Exercise: Take the lines below from the one with "Checkout the [ST4bby" through the one with "there! I'm Amal" and retype them exactly. Include nothing else, and no pictures.

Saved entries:
*** Block opens ***
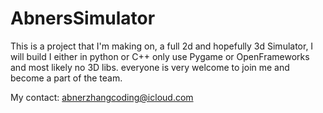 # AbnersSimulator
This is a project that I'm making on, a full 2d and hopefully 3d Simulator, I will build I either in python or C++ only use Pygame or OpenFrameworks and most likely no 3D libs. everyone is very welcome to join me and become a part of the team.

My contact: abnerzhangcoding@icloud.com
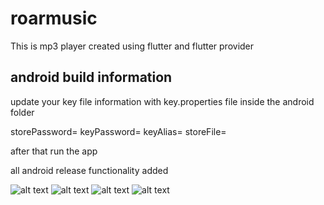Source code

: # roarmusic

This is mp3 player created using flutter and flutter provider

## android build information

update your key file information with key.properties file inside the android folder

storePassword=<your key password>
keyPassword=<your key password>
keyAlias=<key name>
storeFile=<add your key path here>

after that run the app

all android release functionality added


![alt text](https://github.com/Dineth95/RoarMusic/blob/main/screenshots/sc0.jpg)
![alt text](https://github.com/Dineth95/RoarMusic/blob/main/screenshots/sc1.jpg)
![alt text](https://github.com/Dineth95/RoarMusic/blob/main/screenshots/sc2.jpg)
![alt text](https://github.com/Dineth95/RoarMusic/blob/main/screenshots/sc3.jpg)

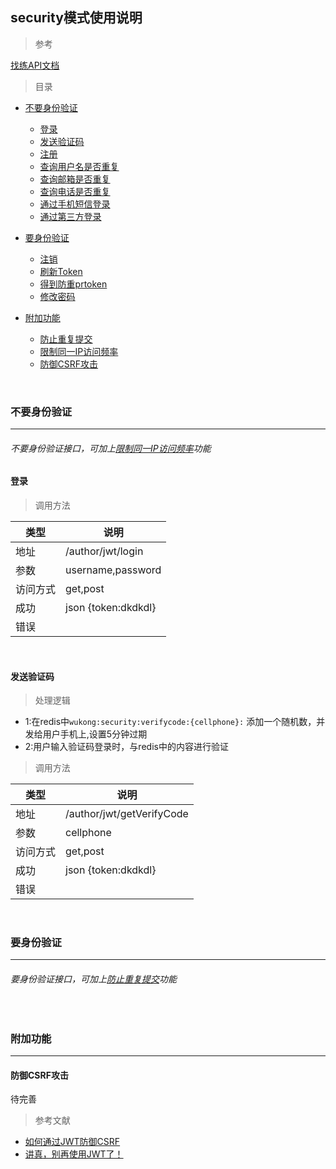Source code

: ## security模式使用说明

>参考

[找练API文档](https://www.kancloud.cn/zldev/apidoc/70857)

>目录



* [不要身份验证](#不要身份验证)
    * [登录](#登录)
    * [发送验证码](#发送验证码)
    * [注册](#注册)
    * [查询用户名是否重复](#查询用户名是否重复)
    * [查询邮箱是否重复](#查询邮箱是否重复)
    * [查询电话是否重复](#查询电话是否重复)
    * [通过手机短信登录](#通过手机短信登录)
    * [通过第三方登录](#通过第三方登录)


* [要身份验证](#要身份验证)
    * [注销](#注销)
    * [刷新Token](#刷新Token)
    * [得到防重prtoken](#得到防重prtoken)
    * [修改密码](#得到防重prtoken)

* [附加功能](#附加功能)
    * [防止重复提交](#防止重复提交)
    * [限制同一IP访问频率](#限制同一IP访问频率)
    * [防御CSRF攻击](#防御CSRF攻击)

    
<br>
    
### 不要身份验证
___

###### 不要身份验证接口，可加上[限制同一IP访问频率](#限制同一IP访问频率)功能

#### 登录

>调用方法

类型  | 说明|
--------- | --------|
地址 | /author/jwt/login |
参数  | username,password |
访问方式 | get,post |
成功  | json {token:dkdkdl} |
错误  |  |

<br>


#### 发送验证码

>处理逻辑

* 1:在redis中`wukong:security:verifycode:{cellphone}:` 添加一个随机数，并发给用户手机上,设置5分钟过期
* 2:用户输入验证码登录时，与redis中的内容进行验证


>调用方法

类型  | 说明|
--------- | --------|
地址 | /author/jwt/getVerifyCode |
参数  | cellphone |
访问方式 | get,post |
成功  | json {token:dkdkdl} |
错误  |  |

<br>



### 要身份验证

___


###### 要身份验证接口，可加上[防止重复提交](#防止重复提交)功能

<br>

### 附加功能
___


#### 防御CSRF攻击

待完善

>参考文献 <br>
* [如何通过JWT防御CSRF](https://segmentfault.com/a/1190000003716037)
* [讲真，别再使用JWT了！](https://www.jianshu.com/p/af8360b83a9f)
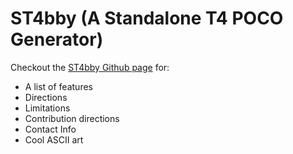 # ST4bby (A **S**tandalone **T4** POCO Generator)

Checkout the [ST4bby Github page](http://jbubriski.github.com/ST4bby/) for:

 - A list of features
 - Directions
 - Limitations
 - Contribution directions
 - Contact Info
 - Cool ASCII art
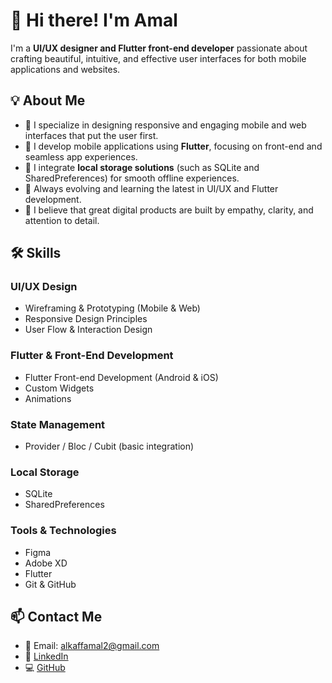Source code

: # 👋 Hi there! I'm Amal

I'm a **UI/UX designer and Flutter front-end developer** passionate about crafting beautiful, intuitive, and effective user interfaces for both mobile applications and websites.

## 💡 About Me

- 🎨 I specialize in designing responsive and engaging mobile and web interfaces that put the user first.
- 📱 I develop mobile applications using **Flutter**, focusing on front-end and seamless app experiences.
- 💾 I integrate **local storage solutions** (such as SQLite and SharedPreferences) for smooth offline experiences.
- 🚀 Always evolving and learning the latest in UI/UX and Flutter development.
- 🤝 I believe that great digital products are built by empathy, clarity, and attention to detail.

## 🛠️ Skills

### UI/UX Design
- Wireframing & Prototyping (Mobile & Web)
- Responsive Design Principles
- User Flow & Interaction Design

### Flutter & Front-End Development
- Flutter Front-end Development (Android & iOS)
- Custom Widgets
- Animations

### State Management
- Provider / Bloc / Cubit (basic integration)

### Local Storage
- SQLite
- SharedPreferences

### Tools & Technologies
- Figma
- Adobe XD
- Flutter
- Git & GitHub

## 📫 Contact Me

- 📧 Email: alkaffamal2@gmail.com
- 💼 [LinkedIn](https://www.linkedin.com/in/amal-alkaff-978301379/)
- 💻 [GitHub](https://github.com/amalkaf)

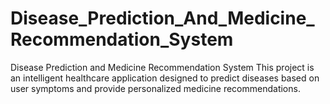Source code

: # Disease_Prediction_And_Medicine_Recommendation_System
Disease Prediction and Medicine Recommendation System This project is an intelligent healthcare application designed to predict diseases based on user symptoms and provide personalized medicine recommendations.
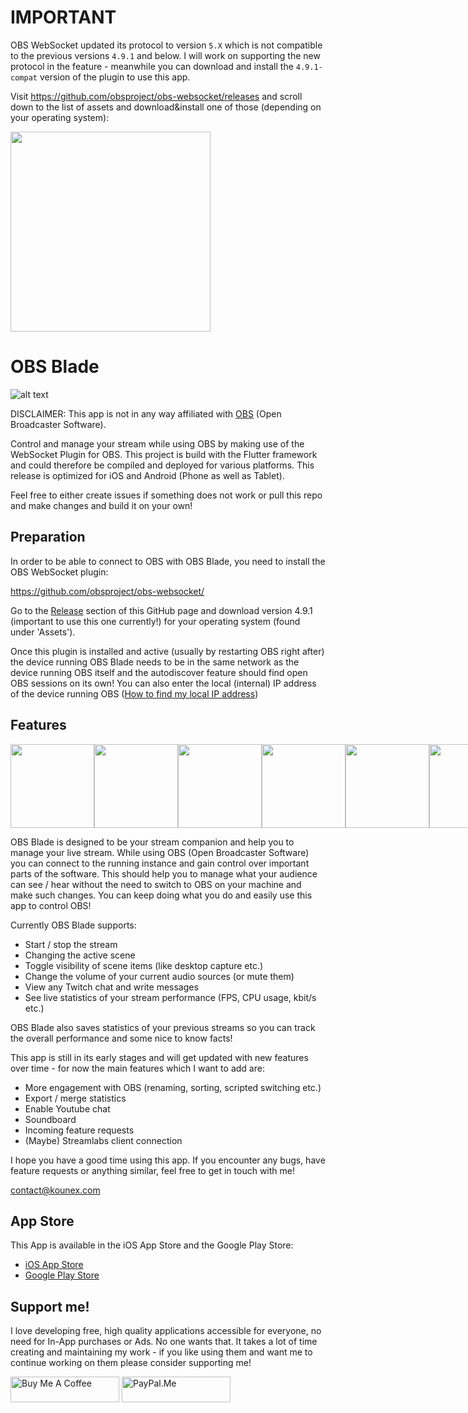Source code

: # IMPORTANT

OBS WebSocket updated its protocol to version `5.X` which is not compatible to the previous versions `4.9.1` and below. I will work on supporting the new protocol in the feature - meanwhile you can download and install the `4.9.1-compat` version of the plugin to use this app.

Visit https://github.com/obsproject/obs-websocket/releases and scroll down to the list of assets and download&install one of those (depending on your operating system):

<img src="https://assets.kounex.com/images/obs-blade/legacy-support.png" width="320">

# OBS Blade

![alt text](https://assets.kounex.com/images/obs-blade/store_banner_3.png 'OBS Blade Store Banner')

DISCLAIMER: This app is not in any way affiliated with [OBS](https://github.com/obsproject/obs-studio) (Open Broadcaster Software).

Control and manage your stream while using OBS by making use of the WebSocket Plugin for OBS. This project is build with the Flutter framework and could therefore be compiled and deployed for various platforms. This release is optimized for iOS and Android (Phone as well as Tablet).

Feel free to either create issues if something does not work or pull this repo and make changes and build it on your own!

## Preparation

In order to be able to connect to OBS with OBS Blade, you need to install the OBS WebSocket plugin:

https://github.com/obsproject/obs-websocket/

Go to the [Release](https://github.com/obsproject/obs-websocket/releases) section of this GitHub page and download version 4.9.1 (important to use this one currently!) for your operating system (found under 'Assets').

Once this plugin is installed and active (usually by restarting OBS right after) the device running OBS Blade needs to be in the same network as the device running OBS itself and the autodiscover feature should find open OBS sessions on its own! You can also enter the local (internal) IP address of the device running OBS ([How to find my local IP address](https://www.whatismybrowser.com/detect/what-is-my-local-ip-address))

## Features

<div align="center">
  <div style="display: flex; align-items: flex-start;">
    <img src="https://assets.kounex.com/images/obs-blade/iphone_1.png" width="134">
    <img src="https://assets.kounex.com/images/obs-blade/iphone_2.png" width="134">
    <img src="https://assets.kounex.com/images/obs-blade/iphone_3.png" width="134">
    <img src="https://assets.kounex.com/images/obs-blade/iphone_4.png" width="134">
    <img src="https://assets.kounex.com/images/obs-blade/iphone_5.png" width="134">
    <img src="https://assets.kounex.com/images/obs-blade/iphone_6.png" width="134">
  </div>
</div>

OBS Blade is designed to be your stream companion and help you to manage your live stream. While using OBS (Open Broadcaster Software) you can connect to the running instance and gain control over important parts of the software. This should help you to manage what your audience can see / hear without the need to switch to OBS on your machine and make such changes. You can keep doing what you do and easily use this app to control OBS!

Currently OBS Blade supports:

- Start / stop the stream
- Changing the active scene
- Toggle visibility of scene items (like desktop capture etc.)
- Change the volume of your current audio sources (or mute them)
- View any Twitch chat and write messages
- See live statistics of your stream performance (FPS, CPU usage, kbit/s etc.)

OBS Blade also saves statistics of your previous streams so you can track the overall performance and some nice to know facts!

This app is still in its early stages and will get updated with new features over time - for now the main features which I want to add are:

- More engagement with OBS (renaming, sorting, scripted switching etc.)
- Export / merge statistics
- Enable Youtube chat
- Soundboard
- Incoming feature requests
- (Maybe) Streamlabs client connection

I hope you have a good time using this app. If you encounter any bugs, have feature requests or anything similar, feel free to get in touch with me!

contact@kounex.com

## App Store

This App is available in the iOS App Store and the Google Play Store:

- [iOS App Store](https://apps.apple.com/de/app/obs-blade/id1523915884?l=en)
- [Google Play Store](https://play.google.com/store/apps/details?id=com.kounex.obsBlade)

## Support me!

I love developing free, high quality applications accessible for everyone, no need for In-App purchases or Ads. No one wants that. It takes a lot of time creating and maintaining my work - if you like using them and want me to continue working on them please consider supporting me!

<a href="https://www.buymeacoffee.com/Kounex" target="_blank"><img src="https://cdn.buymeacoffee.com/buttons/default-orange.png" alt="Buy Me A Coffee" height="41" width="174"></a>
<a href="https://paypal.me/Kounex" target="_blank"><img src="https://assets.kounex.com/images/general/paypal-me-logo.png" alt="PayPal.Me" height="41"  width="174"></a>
*** Block closes ***
Written reply:
Checkout the [ST4bby Github page](http://jbubriski.github.com/ST4bby/) for:

 - A list of features
 - Directions
 - Limitations
 - Contribution directions
 - Contact Info
 - Cool ASCII art
Source code

: # 👋 Hi there! I'm Amal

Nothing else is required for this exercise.